COVID-19 in regions with low prevalence and low density of population. An uncertainty dynamic modeling approach

Abstract

AbstractThe coronavirus disease 2019 (COVID-19) that emerged in China at the end of 2019 has spread worldwide. In this article, we present a mathematical SEIR model focused on analysing the transmission dynamics of COVID-19, the patients circulating in the hospitals and evaluating the effects of health policies and vaccination on the control of the pandemic. We tested the model using registered cases and population data from the province of Granada (Spain), that represents a population size near 1 million citizens with low density of population and low prevalence. After calibrating the model with the data obtained from 15 March to 22 September 2020, we simulate different vaccination scenarios - including effectiveness and availability date - in order to study the possible evolution of the disease.
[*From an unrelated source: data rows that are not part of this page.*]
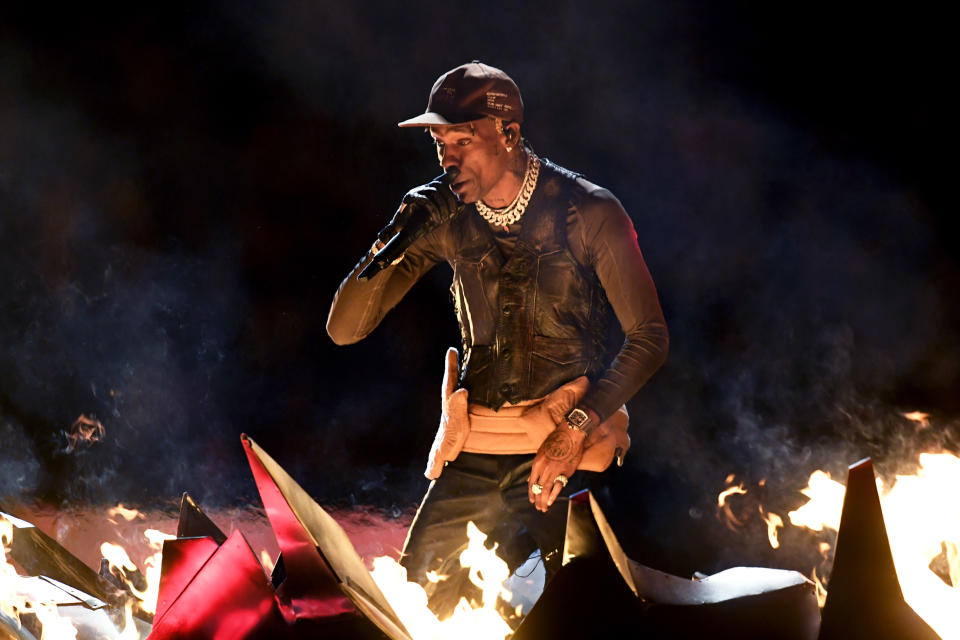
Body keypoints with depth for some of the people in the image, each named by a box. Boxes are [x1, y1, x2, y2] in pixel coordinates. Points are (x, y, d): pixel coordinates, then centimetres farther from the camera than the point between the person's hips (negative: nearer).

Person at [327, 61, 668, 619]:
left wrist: (576, 427, -16)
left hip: (561, 443, -4)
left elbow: (648, 336, -5)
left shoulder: (588, 211, -5)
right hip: (474, 446, 4)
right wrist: (396, 241, -13)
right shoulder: (447, 221, 5)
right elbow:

The results show that: 1) infected will increase until 5.6% - 7.4% of the total population over next 3-4 months (2nd wave); 2) vaccination seems not to be enough to face the pandemic and other strategies should be used; 3) we also support the claim of the WHO about the effectiveness of the vaccine, that should be, at least, of 50% to represent a substantial progress against the COVID-19; 4) after the 2nd wave, the return to normal life should be controlled and gradual to avoid a 3rd wave. The proposed study may be a useful tool for giving insight into the transmission dynamics of SARS-CoV-2 and to design vaccination and health policies.